Pour son retour sur les terrains du All England Club, deux ans après sa victoire en finale face à l'Allemande Angelique Kerber, Serena Williams a plutôt été épargnée par le tirage. Le statut de tête de série (no 25), que les organisateurs lui ont octroyé en prenant en compte sa grossesse, lui a permis d'éviter un gros poisson dès le premier tour.

«Son classement est sans importance. Même si elle était 1000e mondiale, je continuerais de la considérer comme la favorite», assure Navratilova, en estimant que le gazon, qui sied mieux à son jeu que la terre battue, renforce ses chances de succès.

Des quatre tournois majeurs, Wimbledon est celui où elle a joué le plus de finales : neuf pour sept succès. L'ancienne no 1 mondiale, qui compte autant de trophées à l'Open d'Australie, aura droit à une entrée en matière largement à sa portée face à la Néerlandaise Arantxa Rus (107e).

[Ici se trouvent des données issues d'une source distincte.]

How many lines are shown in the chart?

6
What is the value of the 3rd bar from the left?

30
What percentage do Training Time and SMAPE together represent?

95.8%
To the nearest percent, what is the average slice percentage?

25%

Le niveau risque de monter d'un cran à partir du troisième tour où plane l'ombre de la no 5 mondiale, Elina Svitolina. Mais ni l'Ukrainienne, ni l'Américaine Madison Keys (10e) en huitième de finale, ni la Danoise Caroline Wozniacki (2e) en quart, ni même sa soeur aînée Venus Williams — finaliste sortante — en demie ne représentent des obstacles insurmontables pour une Serena Williams en pleine possession de ses moyens.

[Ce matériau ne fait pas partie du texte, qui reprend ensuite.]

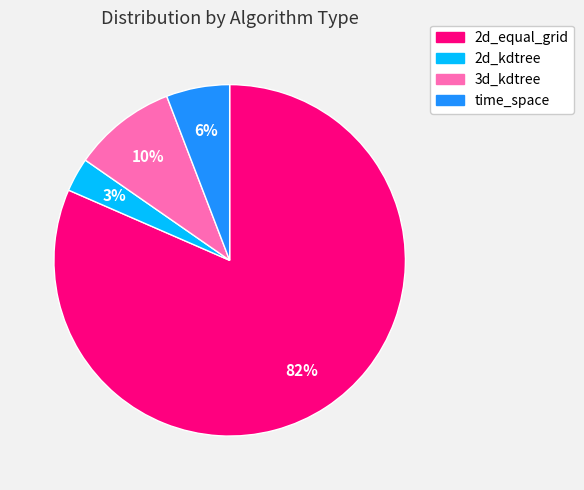

Does 2d_equal_grid represent more than half of the total?

Yes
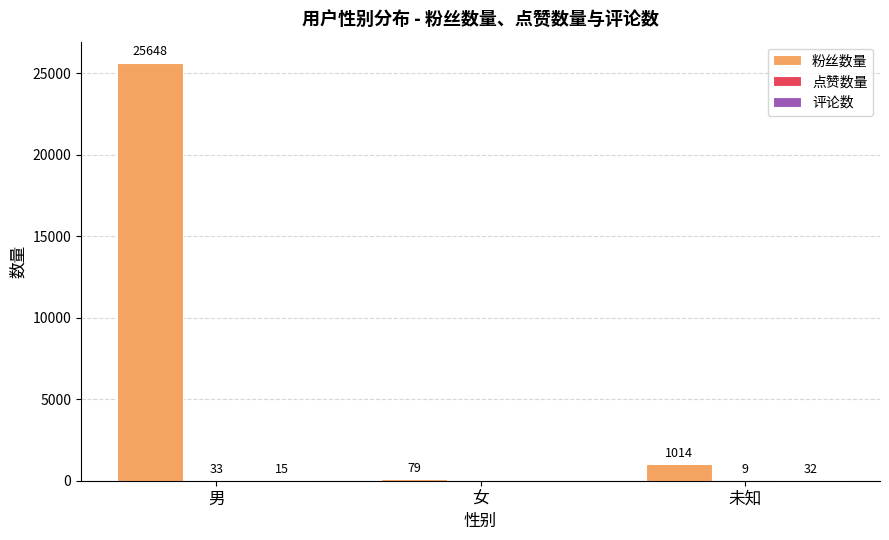

Read the 粉丝数量 value at 男.

25648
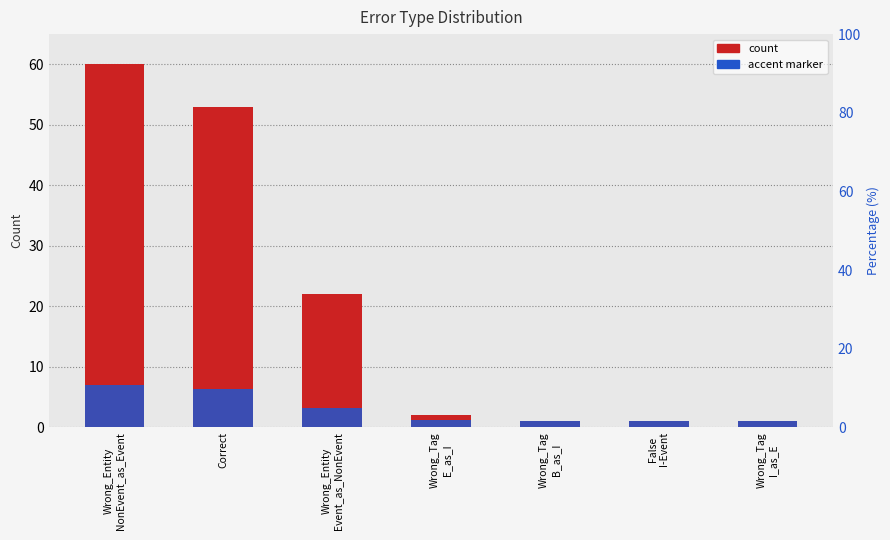

How many data points are less than 2?

3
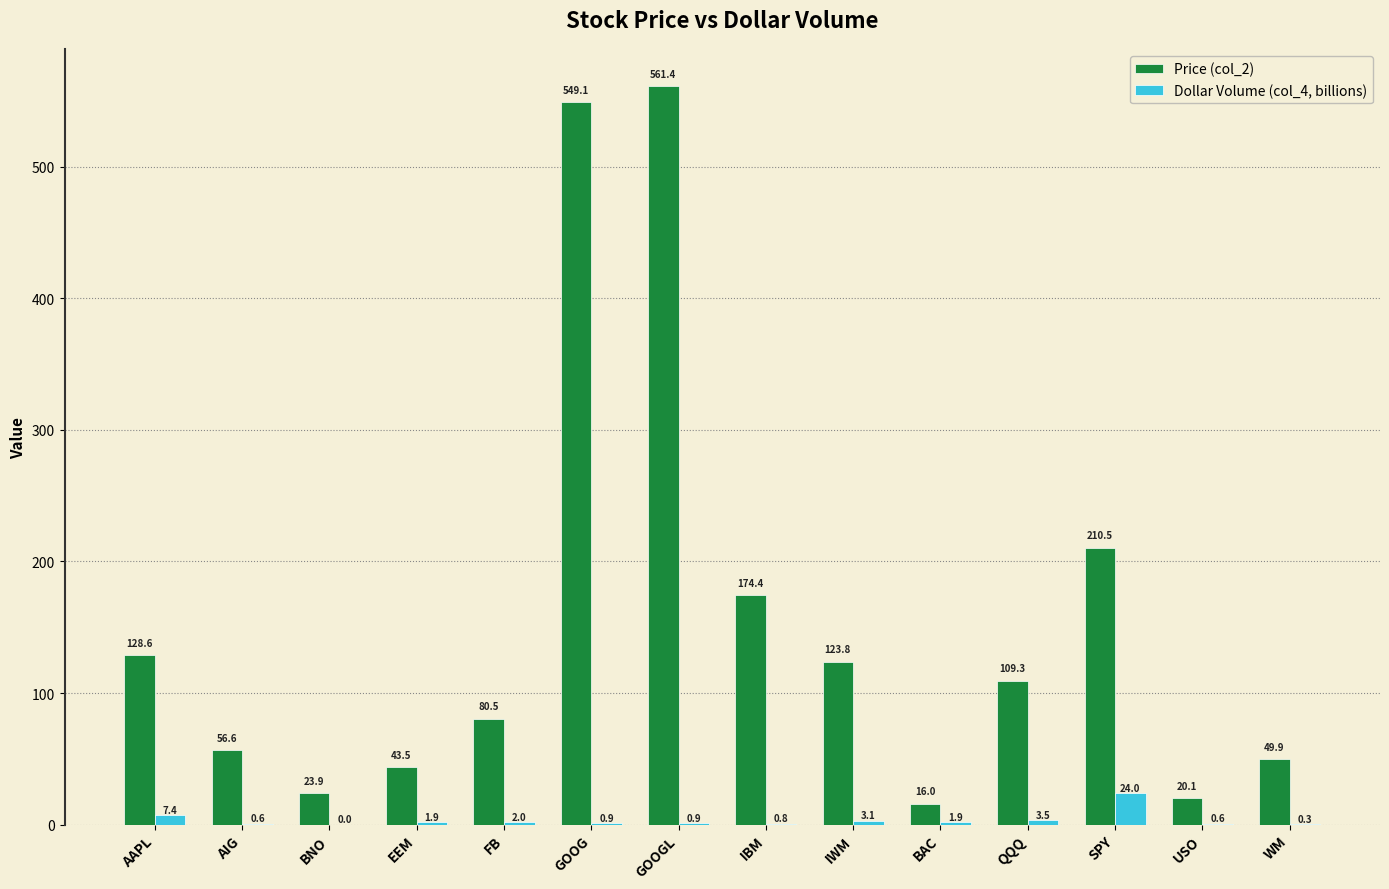

Which series changed the most between EEM and IWM?

Price (col_2)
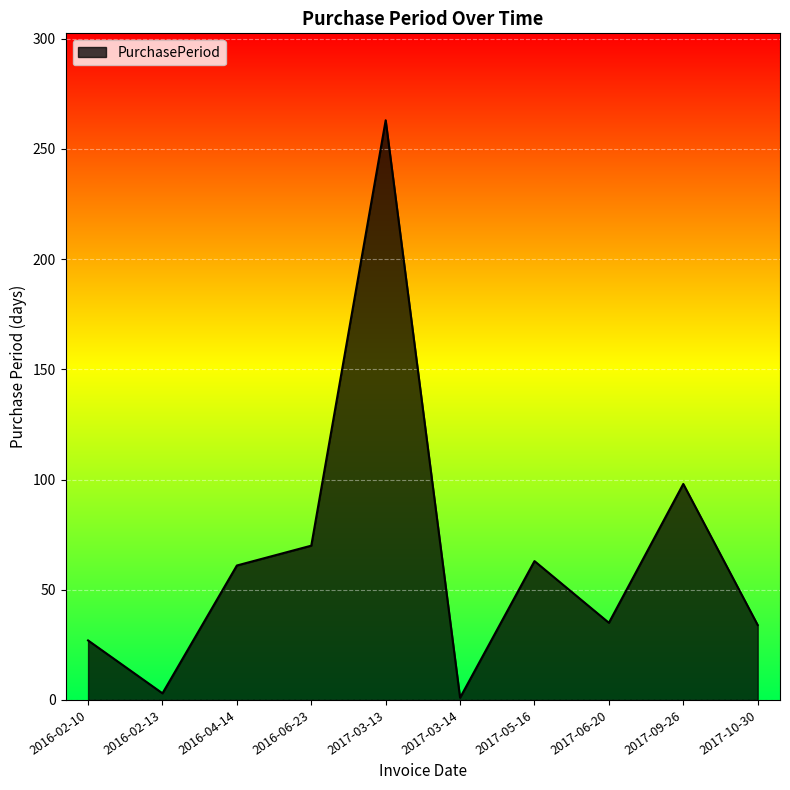

How many interior local peaks (higher than both neighbors) does the data have?

3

Retour aussi pour Sharapova

Ses plus sérieuses rivales sont placées dans l'autre moitié de tableau : Kerber, qui l'avait battue en finale de l'Open d'Australie 2016, la Tchèque Petra Kvitova, double lauréate de Wimbledon (2011, 2014) et la tenante du titre, l'Espagnole Garbine Muguruza, qui l'avait dominée en finale de Roland-Garros 2016.

Figurent aussi dans cette partie la no 1 mondiale, la Roumaine Simona Halep, lauréate du dernier Roland-Garros et Sharapova qui effectue son retour à Londres après deux éditions manquées. La «Tsarine», cinq fois titrée en Grand Chelem dont une fois à Wimbledon (2004), purgeait une suspension pour dopage en 2016 et était blessée (cuisse gauche) l'an dernier.